Tian Qinxin's staging of Romeo and Juliet keeps the fire burning between the star-crossed lovers, but preserves only the most important lines from the original text. CHAI MEILIN/CHINA DAILY

The first production of Shakespeare in China was staged in 1902, when, in an effort to better understand English history and language, students at Shanghai St. John College put on The Merchant of Venice - in the original language.

The story of Antonio, Portia and Shylock also produced the most popular Chinese-language dramatizations in the early years of the 20th century, when some 20 plays saw the light of day in the Middle Kingdom. But they were Shakespearean stories, based on the Lamb's version, rather than Shakespeare's own plays. Very often, actors were only given the plot, but no dialogue. They were supposed to improvise. So, "Hath not a Jew eyes?" or "The quality of mercy" might well have never been heard on a Chinese stage at the time.

The emphasis on narrative had an unintended benefit: It often brought out the contemporary relevance of the stories and helped strike a chord with the audiences of the day. A 1916 production of Macbeth, re-titled The Usurper, was a not-so-subtle swipe at the President-turned-Emperor Yuan Shikai. The actor Gu Wuwei was arrested on the grounds of inciting unrest and rebellion and was sentenced to death. But a happy ending came for the actor in a perfect deus ex machina when Yuan died suddenly and his regime fell.

The first professional Chinese production based on Shakespeare's own text, albeit in translation, took place in 1930. Again, it was The Merchant of Venice. Painted backdrops depicted Italian scenes and the actors wore Western costume. According to the scholars Ruru Li and David Jiang, as of 1994, about 95 percent of Shakespearean productions in China adhere to this style, which was considered authentic.

Different realities

The spoken play, as we know it, is an import from the West. Shakespeare's appearance on the Chinese stage coincided with the introduction of this new art form. As this modern, Western form of theater searched for maturity in urban China, traditional Chinese theater, made up of hundreds of dialect-based operas, took to Shakespearean material almost without a glitch. The larger-than-life characters, the long monologues and the dramatic twists all found a perfect home in China's existing theatrical traditions. As a matter of fact, Hamlet was turned into a Sichuan Opera piece long before the first "authentic" translated play was presented.

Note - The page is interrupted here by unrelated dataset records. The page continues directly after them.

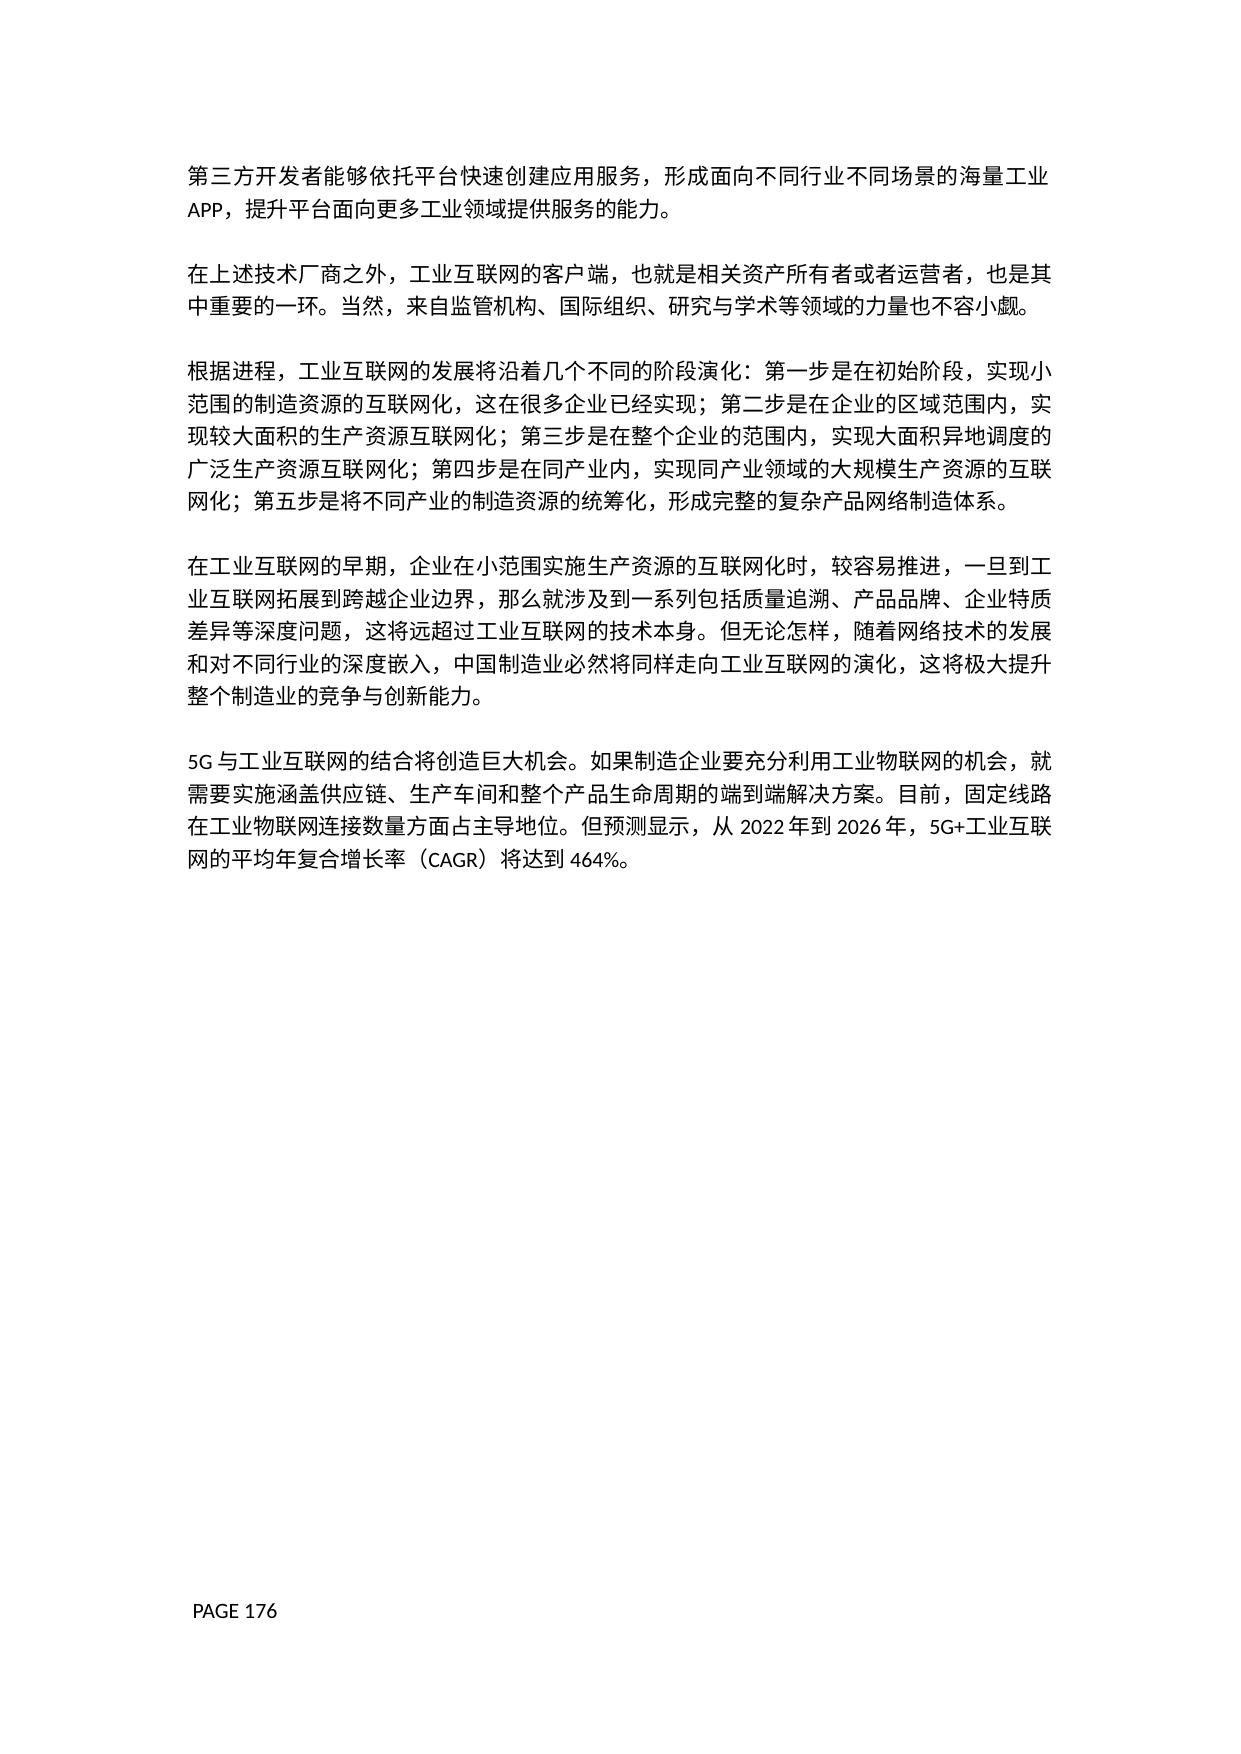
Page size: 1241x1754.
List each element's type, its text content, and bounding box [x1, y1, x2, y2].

text 5G与工业互联网的结合将创造巨大机会。如果制造企业要充分利用工业物联网的机会，就需要实施涵盖供应链、生产车间和整个产品生命周期的端到端解决方案。目前，固定线路在工业物联网连接数量方面占主导地位。但预测显示，从2022年到2026年，5G+工业互联网的平均年复合增长率（CAGR）将达到464%。 [187, 744, 1053, 874]
text 根据进程，工业互联网的发展将沿着几个不同的阶段演化：第一步是在初始阶段，实现小范围的制造资源的互联网化，这在很多企业已经实现；第二步是在企业的区域范围内，实现较大面积的生产资源互联网化；第三步是在整个企业的范围内，实现大面积异地调度的广泛生产资源互联网化；第四步是在同产业内，实现同产业领域的大规模生产资源的互联网化；第五步是将不同产业的制造资源的统筹化，形成完整的复杂产品网络制造体系。 [187, 354, 1053, 516]
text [187, 159, 1053, 224]
text 在上述技术厂商之外，工业互联网的客户端，也就是相关资产所有者或者运营者，也是其中重要的一环。当然，来自监管机构、国际组织、研究与学术等领域的力量也不容小觑。 [187, 256, 1053, 321]
text 在工业互联网的早期，企业在小范围实施生产资源的互联网化时，较容易推进，一旦到工业互联网拓展到跨越企业边界，那么就涉及到一系列包括质量追溯、产品品牌、企业特质差异等深度问题，这将远超过工业互联网的技术本身。但无论怎样，随着网络技术的发展和对不同行业的深度嵌入，中国制造业必然将同样走向工业互联网的演化，这将极大提升整个制造业的竞争与创新能力。 [187, 549, 1053, 711]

The Chinese reincarnations are often cited as testimony of the Bard's penetration into a different culture. But the reality may be different. Very often, adapting Shakespeare (and other Western sources) is a means of attracting a younger audience. The Taiwan-based actor Hsing-kuo Wu was blunt when he transformed Macbeth into The Kingdom of Desire, a Peking Opera: "By using a foreign play, the company would have a somewhat-neutral text on which it could write its own prescription for the future."

The implicit problem with this approach is over-simplification of the characters. Because Chinese operas are essentially morality dramas with black-and-white portrayals, the adaptors have to sacrifice Shakespeare's richness in portrayal and opt for a cut-and-dried interpretation. When a Shanghai-based opera troupe was commissioned to re-imagine a production of Hamlet in 2005, for the Danish castle where the original story is set, everything had to be trimmed from the original text, and only the element of revenge was preserved. "Hamlet is very complicated, and mine is like an elementary student's version," admitted Feng Gang, the playwright who adapted the story.

Not only are the stories transplanted to China and the names Sinicized, but sometimes even the ending is changed as a mark of respect for the conventions of the particular theatrical form taking on the Bard. A 1994 Yueju opera version of Hamlet dispensed with the tragedy and had the Danish prince rescue his country from his corrupt uncle. Yueju appeals mostly to housewives, so a stage littered with dead bodies was simply out of the question.